China is forcing Olympic athletes to use a state-controlled COVID app that researchers say contains a "devastating" security flaw
Athletes attending the Beijing 2022 Winter Olympics are making their final preparations for the Games, which begin on February 4. But before they leave for Beijing, they have to download an app controlled by the Chinese government.
Called My 2022, the phone app or desktop website, functions primarily as a health monitoring tool to track the COVID-19 health records of Olympic athletes and related personnel. The app also has a messaging function and provides information such as timetables and events.
The mandatory app raises safety concerns among researchers, suggesting athletes in China's Olympic bubble may not be isolated from the technical surveillance and censorship that exists in the rest of the country.
How does it work
The Beijing Olympics last year released two COVID playbooks, one for athletes and coaches and one for other Olympic participants like the media, stating that every participant in the games would need to download the app or log in on desktop computers, to gain access to the country. .

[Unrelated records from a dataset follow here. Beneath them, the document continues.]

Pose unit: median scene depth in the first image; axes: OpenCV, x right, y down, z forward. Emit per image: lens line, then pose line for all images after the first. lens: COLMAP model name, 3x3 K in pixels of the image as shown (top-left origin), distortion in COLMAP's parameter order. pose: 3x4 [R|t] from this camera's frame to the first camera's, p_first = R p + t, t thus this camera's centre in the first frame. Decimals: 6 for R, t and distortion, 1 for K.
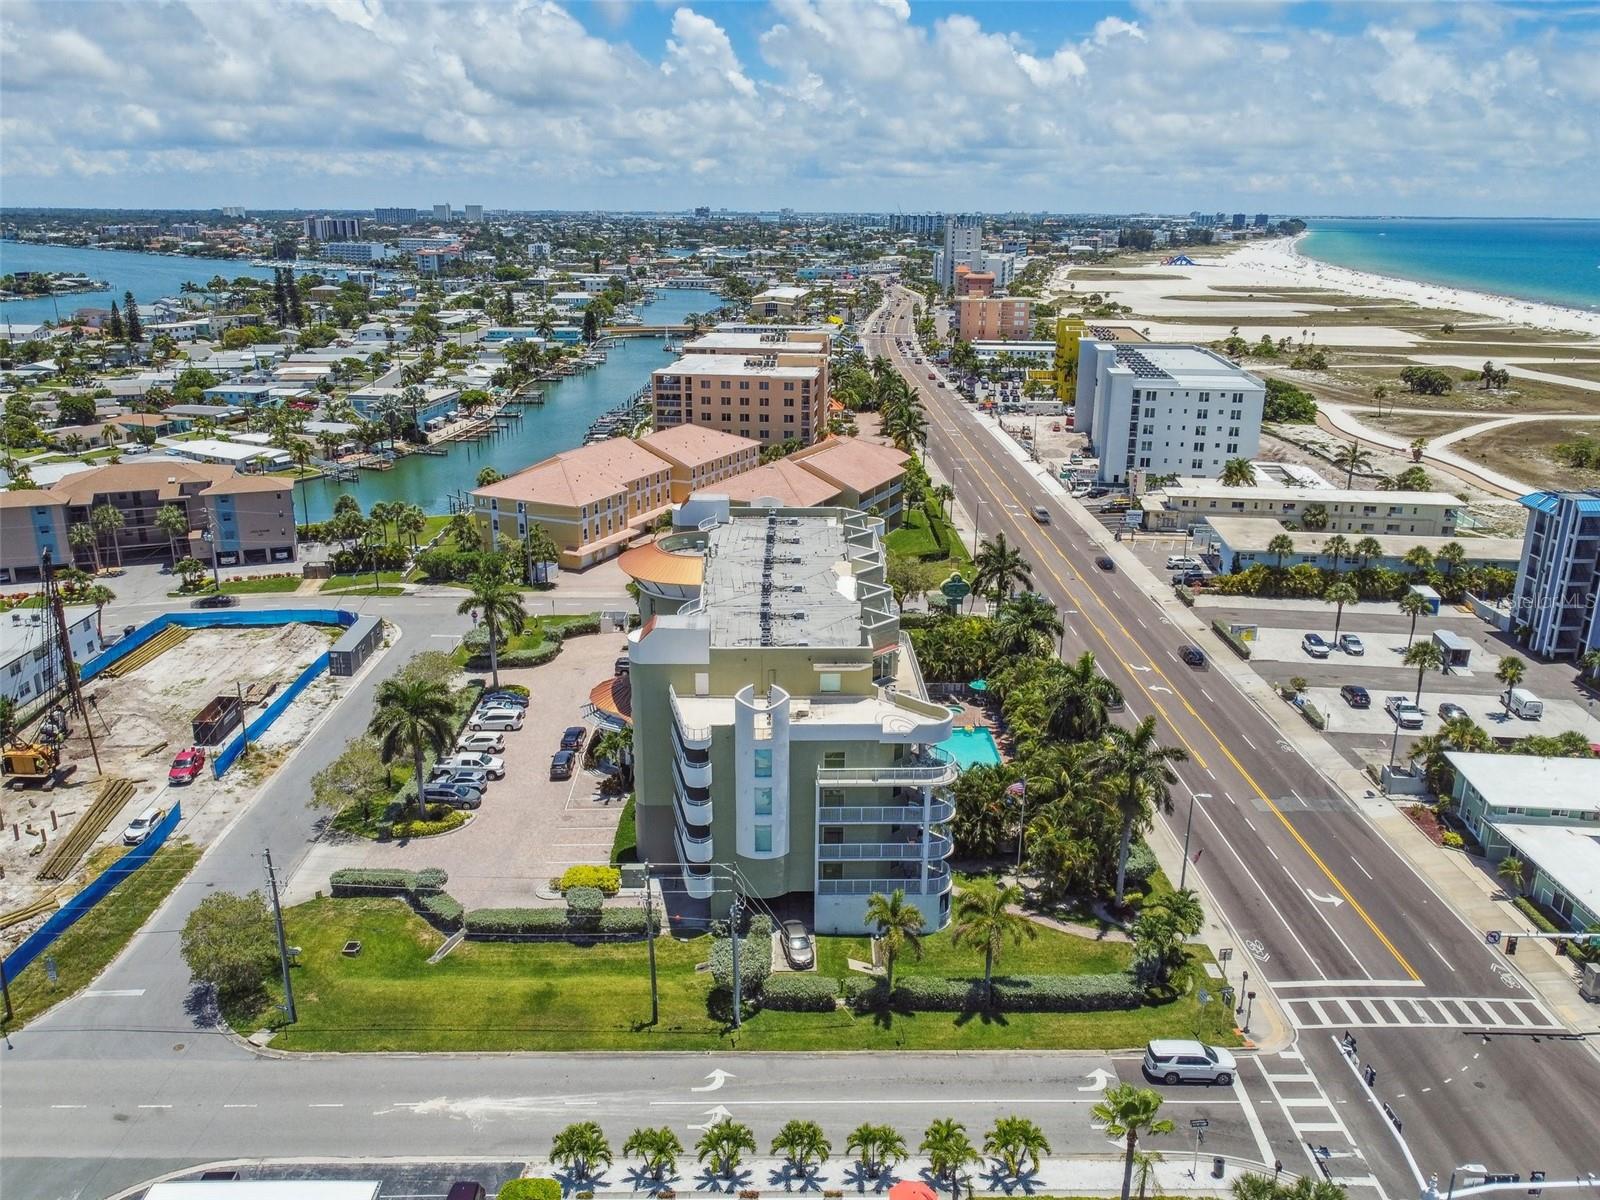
lens RADIAL K [[1223.3, 0, 795.4], [0, 1223.3, 598.8], [0, 0, 1]] dist [-0.000551, -0.004871]
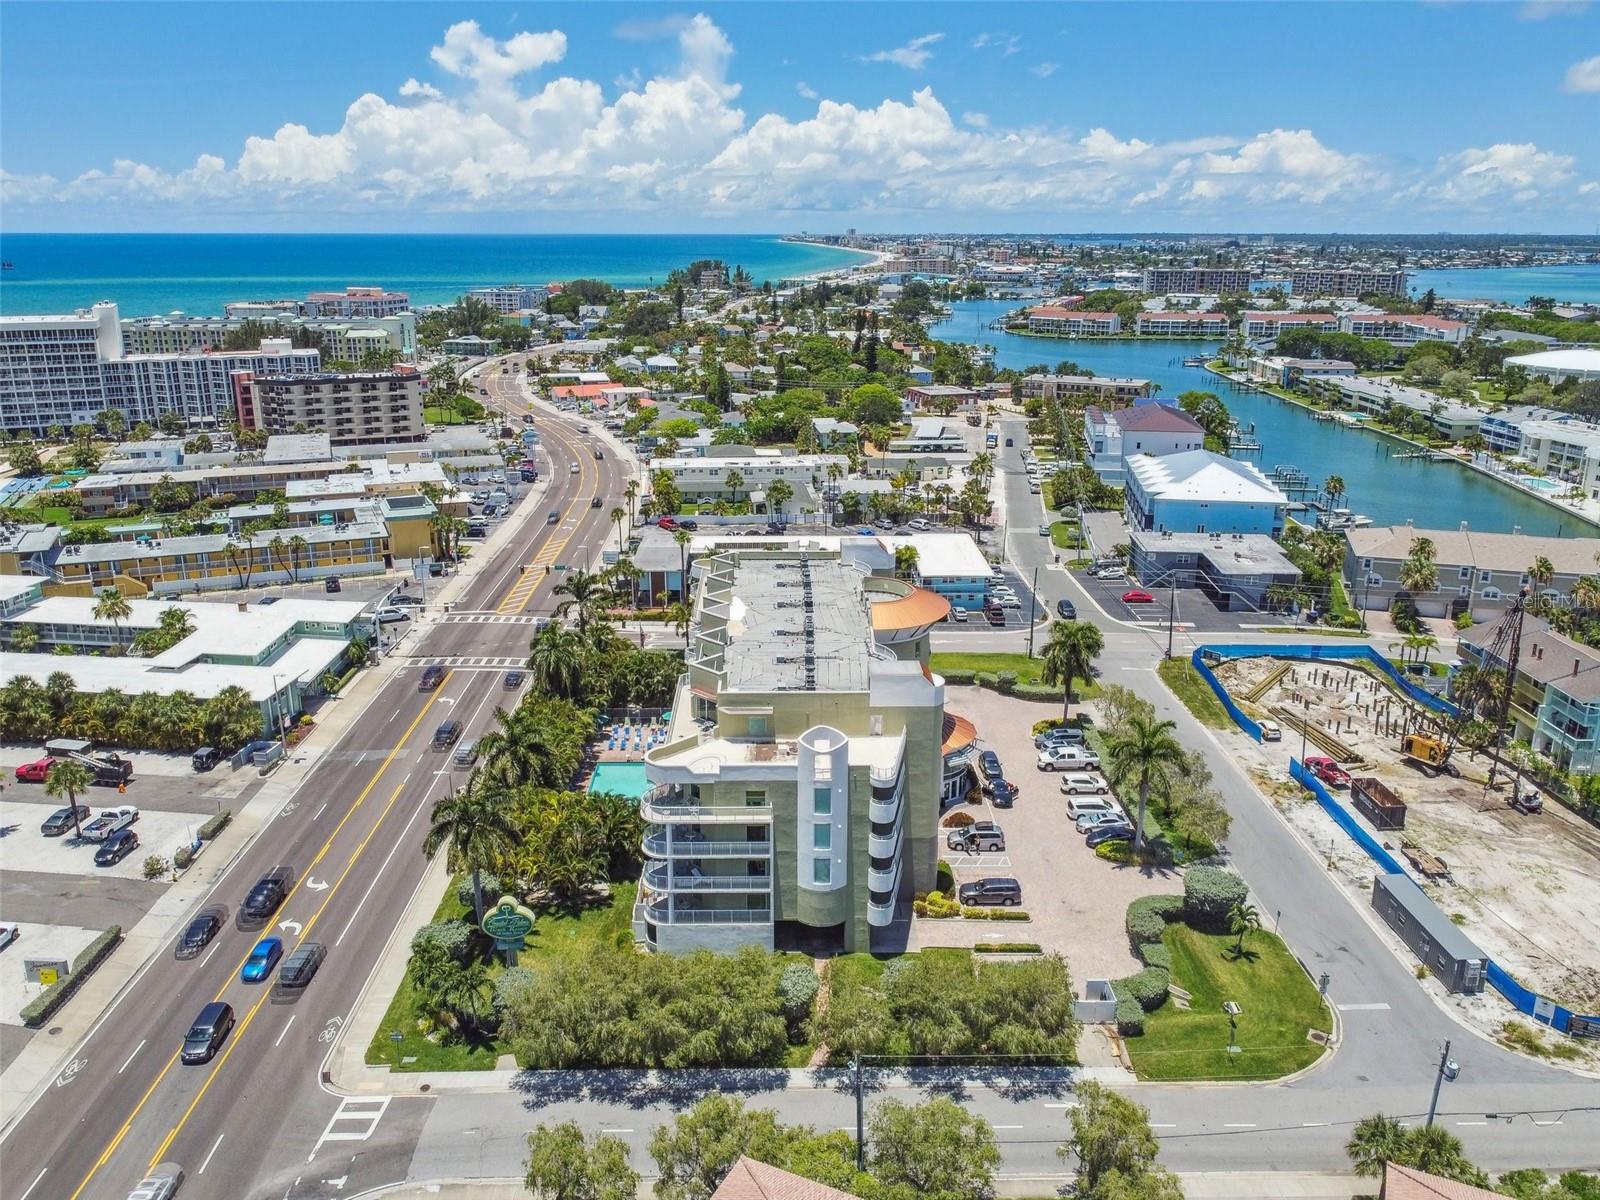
lens RADIAL K [[1223.3, 0, 795.4], [0, 1223.3, 598.8], [0, 0, 1]] dist [-0.000551, -0.004871]
pose [[-0.999975, -0.007013, -0.000724, -0.006829], [-0.006211, 0.827700, 0.561136, -0.406206], [-0.003336, 0.561127, -0.827723, 1.207126]]
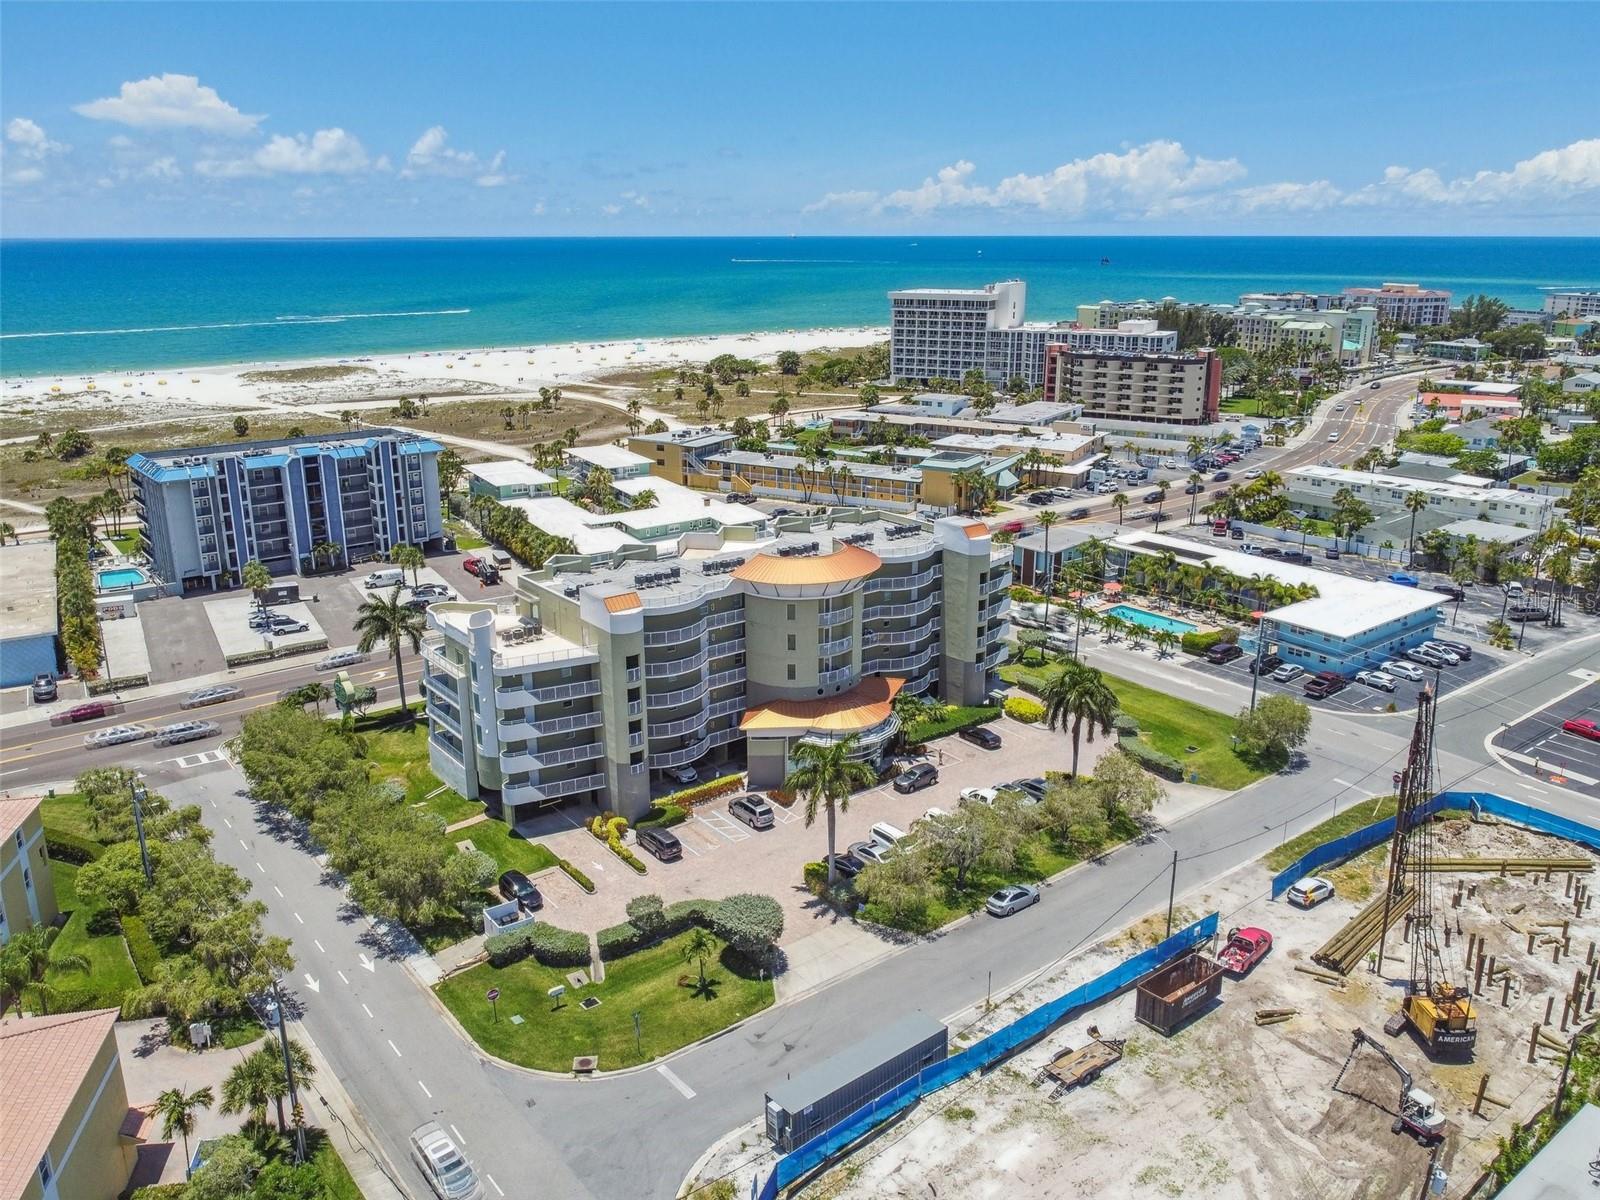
lens RADIAL K [[1223.3, 0, 795.4], [0, 1223.3, 598.8], [0, 0, 1]] dist [-0.000551, -0.004871]
pose [[-0.601574, -0.230768, 0.764758, -0.566737], [0.239338, 0.861313, 0.448171, -0.303865], [-0.762119, 0.452644, -0.462912, 0.964320]]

The playbook states that people must log into My 2022's health monitoring system 14 days before entering the Olympics, enter vaccination records and personal health information, and use the app to keep a daily record of COVID-19 symptoms during their stay . .
Olympians can bypass the country's mandatory hotel quarantine if they enter the Olympic bubble, or the "closed-loop management system" as Beijing calls it. In the bubble, Olympians, coaches, and staff are only allowed to enter certain locations such as their hotels and sports venues, and are asked to take precautions such as: B. Wearing masks and avoiding large group gatherings.
Athletes and Olympic staff are required to record their body temperature daily through the app, which also displays the results of daily COVID-19 testing performed by athletes.
People in the bubble are encouraged to communicate with each other through My 2022 and use the app to translate languages and get basic event information. The Olympics organizers are also asking app users to update their health status on the app every day until they leave China for 14 days.
The Beijing organizing committee says it created the app, but public records show the app is ultimately owned by Beijing Financial Holdings Group, a Chinese state-owned company.
What security concerns are there?
On Tuesday, Citizen Lab, a research group at the University of Toronto, released a report raising concerns about the app's security.
The first, and perhaps most worrying, is the "devastating flaw" Citizen Lab found in the app's security. According to Citizen Lab, the app's encryption can be "trivially bypassed," leaving users open to attacks from outsiders who can steal their personal health information and other sensitive data. The report also said the app's privacy policy was "unclear" about whether or with whom the app might share sensitive personal information collected from its users.
The International Olympic Committee and Beijing officials have dismissed Citizen Lab's report, vowing that the app's privacy practices comply with international standards and Chinese law.
"The user is in control of what the My 2022 app can access on their device," the IOC said in a statement to German news agency DW. "The My 2022 app is an important tool in the COVID-19 response toolbox."
Citizen Lab also said the app has a feature that allows users to report "politically sensitive" messages from other users to the app's developers. The developers would then decide whether the message warranted the app's removal. The researchers also said that the developers embedded a list of sensitive keywords like Xinjiang in the app's code, suggesting that the developers could block users from sending messages containing those words, a commonly used content censorship tool on Chinese social media platforms.